The array of live-action adaptations of movies like “Beauty and the Beast” and “Cinderella,” films that were the axis of many people’s childhoods, shows Disney’s recent efforts to expand its bounds cinematically. So, the announcement of a live-action version of “Aladdin” came as no surprise.
The December/January cover of Entertainment Weekly, with the faces of co-stars Mena Massoud, Naomi Scott and Hollywood heavyweight Will Smith as the film’s blue-skinned Genie, incited a sense of elation from fans of the classic animated film.
The anticipation, however, was marked with borages of skepticism that outweighed fans’ excitement. With the release of the movie’s first-look trailer, fans trashed the cringy glimpse of Smith as the CGI Genie and questioned the story’s execution. And in the face of skeptics, Disney stood its ground in hopes that the film and its vision would hold on its own.
Director Guy Ritchie guides the new take on the 1992 original film, which was renowned by fans and critics, earning nearly half-a-billion dollars in global revenue. Though the “Sherlock Holmes” director made use of the story’s source material, he added new elements to the film. With new songs, an updated Alan Menken score and emphasis on Princess Jasmine, played by Naomi Scott, and her pursuit of empowerment, the film evenly brushes the lines of nostalgia while offering inklings of nuance on the decades-old story of its title character.
Aladdin, played by Egyptian-born actor Mena Massoud, encapsulates everything that made the character one of the most popular in Disney’s film gallery. Between him swinging between buildings and ravaging through the beautifully stunning streets of Agrabah, Massoud seizes Aladdin’s childlike charm. In fact, all of the actors performances make up much of the movie’s success, including the unexpected insertion of Nasim Pedrad as Princess Jasmine’s handmaid, Dalia.
The relationship between Princess Jasmine and Aladdin and Jafar’s (Marwan Kenzari) power-induced ambitions to obtain the magic lamp are as convincing as the 27-year-old original. And when given moments of creative freedom, Will Smith displays the light-hearted charisma that mirrored the great Robin Williams’ iconic take on the captivating wish-giver.

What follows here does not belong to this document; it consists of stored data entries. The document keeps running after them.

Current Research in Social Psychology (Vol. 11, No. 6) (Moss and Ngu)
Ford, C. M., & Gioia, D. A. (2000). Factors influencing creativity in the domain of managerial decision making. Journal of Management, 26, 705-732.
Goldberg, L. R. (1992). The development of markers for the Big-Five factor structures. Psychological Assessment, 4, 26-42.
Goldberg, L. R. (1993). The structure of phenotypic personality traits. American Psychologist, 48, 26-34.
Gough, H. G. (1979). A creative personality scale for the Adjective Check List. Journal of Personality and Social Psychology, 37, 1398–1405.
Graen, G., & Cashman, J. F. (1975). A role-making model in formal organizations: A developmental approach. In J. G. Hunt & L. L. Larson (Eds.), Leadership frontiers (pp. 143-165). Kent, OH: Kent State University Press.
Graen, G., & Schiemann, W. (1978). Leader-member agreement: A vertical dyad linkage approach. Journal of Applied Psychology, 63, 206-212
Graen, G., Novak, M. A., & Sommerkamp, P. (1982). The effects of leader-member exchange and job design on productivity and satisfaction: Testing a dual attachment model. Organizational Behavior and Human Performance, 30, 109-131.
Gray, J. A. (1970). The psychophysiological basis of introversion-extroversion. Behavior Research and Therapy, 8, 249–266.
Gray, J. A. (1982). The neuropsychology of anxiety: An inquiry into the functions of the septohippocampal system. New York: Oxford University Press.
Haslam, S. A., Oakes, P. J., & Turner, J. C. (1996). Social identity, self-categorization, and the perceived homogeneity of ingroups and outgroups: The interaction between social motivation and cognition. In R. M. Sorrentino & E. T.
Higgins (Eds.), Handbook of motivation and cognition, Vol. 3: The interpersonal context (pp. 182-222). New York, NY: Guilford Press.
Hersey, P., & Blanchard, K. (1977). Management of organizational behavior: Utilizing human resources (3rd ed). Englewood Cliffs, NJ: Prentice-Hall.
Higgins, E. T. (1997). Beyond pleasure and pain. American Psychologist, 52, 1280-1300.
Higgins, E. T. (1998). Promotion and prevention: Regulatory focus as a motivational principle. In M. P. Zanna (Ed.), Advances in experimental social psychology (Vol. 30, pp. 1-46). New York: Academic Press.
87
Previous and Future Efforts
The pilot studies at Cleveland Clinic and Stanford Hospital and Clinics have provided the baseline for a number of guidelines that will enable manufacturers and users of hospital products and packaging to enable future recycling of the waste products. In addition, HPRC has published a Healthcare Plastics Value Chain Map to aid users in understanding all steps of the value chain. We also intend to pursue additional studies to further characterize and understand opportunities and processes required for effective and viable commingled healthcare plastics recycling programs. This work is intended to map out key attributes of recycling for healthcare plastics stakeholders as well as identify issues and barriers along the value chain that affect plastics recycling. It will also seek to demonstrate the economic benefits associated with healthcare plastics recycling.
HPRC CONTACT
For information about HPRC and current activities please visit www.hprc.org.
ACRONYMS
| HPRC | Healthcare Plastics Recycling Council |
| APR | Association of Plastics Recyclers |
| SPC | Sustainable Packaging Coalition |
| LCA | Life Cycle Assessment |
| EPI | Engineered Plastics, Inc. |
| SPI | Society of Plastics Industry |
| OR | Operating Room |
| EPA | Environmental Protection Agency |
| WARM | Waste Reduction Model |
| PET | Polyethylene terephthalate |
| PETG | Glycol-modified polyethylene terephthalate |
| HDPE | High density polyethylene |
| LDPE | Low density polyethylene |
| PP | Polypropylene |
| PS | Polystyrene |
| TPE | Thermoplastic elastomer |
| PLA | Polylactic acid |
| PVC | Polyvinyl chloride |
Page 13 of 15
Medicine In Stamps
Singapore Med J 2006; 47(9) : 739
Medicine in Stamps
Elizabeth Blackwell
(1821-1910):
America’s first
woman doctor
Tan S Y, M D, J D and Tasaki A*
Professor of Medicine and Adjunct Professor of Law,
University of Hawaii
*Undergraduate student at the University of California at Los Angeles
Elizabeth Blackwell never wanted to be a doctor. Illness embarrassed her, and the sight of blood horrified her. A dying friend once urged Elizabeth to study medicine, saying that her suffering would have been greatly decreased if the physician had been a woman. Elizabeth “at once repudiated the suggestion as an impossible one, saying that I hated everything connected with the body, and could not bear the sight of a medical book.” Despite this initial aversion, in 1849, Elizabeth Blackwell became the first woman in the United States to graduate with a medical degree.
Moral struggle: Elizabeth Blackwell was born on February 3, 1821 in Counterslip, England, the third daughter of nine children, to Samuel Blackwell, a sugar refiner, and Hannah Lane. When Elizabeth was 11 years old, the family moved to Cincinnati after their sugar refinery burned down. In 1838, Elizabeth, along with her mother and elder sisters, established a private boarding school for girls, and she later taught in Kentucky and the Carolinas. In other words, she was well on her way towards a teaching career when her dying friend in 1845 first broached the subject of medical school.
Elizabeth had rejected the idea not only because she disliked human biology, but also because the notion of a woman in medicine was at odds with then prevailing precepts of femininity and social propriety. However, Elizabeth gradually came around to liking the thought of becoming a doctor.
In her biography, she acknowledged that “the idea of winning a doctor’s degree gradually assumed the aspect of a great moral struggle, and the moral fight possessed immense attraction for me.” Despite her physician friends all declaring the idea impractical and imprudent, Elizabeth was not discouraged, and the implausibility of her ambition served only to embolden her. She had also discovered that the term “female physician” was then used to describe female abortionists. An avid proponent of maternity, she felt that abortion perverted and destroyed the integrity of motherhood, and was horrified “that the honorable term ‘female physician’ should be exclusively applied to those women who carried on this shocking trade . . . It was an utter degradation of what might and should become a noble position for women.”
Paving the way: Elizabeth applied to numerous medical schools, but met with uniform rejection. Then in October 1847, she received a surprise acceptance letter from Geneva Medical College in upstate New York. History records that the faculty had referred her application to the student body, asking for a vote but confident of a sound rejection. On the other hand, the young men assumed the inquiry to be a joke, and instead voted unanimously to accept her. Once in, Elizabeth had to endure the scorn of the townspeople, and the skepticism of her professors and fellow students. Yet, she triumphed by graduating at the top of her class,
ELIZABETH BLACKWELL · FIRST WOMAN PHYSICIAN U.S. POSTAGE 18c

Why? It’s simple: Will Smith is charismatic and shows he’s capable of commanding a character of the Genie’s magnitude. It’s when he’s spoon-fed lines or direction that he begins walking a tightrope only Williams was able to balance. In moments, he’s a shadowed replica of Williams and his unmatched performance. But for most of the film, Smith perfectly lands the character’s unique comedic corks and larger-than-life persona, making him the highlight of the mystical tale.
At times, some of the story’s musical elements come up short. Songs like “Arabian Nights” and “Prince Ali” are flattened from weak vocal performances or bland choreography. Sometimes coming off like half-ass Broadway versions of the story’s classic strains. Though, musical numbers like “A Whole New World” and Oscar winners Benj Pasek and Justin Paul-penned “Speechless” pull back the film’s fleeting spark.
In spite of its flaws, “Aladdin” successfully projects the emotion and feel of the original, while maintaining its own tasteful doses of originality. Did we need another live-action from Disney? Probably not. But the film captured what made the animated version so gratifying.